- Prompt -
From the records below, pull each line that has "across".

- Record extracts -

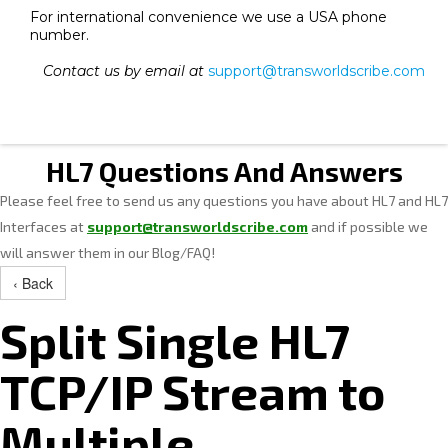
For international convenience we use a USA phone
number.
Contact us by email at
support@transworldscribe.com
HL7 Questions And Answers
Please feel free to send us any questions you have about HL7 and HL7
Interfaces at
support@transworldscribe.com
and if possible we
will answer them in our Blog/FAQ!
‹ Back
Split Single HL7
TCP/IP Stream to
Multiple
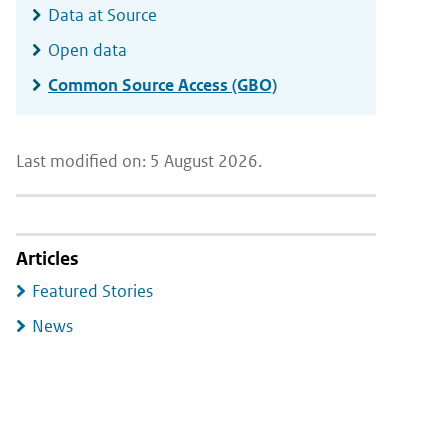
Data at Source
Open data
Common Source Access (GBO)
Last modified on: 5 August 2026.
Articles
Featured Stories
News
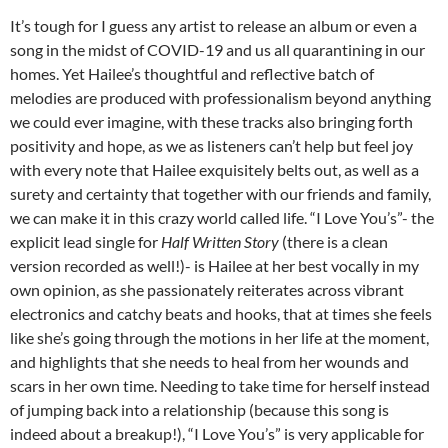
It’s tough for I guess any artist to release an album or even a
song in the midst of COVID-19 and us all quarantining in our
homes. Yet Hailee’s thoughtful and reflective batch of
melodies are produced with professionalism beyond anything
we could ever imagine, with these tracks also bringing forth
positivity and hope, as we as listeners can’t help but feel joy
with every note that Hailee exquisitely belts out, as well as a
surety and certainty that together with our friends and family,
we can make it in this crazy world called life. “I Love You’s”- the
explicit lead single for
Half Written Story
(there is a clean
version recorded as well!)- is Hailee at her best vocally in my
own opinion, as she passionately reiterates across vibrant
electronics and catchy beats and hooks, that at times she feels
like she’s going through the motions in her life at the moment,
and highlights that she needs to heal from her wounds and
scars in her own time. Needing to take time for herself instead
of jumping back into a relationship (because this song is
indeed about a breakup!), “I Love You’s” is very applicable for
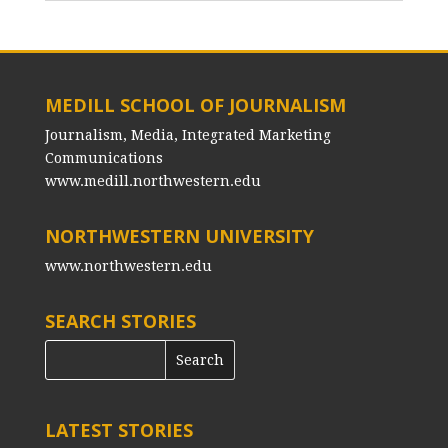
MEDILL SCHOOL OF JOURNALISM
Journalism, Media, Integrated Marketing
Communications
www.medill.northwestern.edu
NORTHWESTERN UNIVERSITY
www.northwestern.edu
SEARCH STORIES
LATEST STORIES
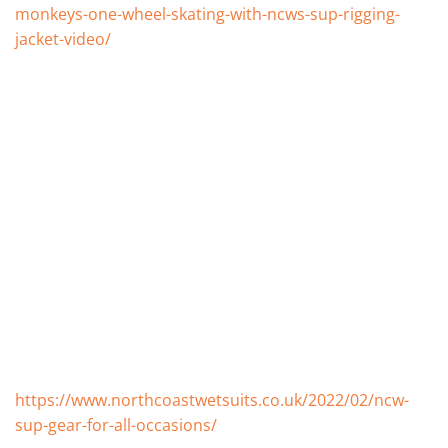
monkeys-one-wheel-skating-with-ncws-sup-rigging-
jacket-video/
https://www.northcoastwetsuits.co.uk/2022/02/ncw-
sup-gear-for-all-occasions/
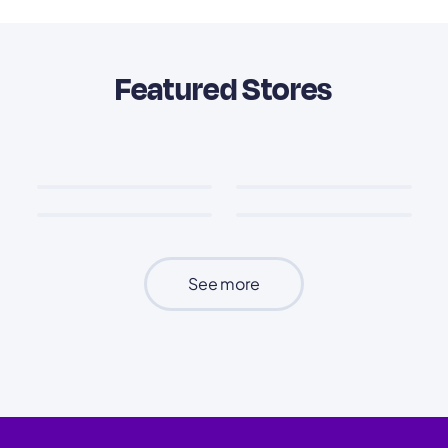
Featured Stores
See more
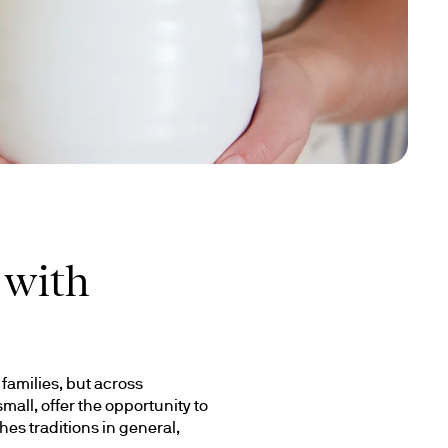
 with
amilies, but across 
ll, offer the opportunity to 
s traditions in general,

- Solution to the exercise -
own opinion, as she passionately reiterates across vibrant
amilies, but across 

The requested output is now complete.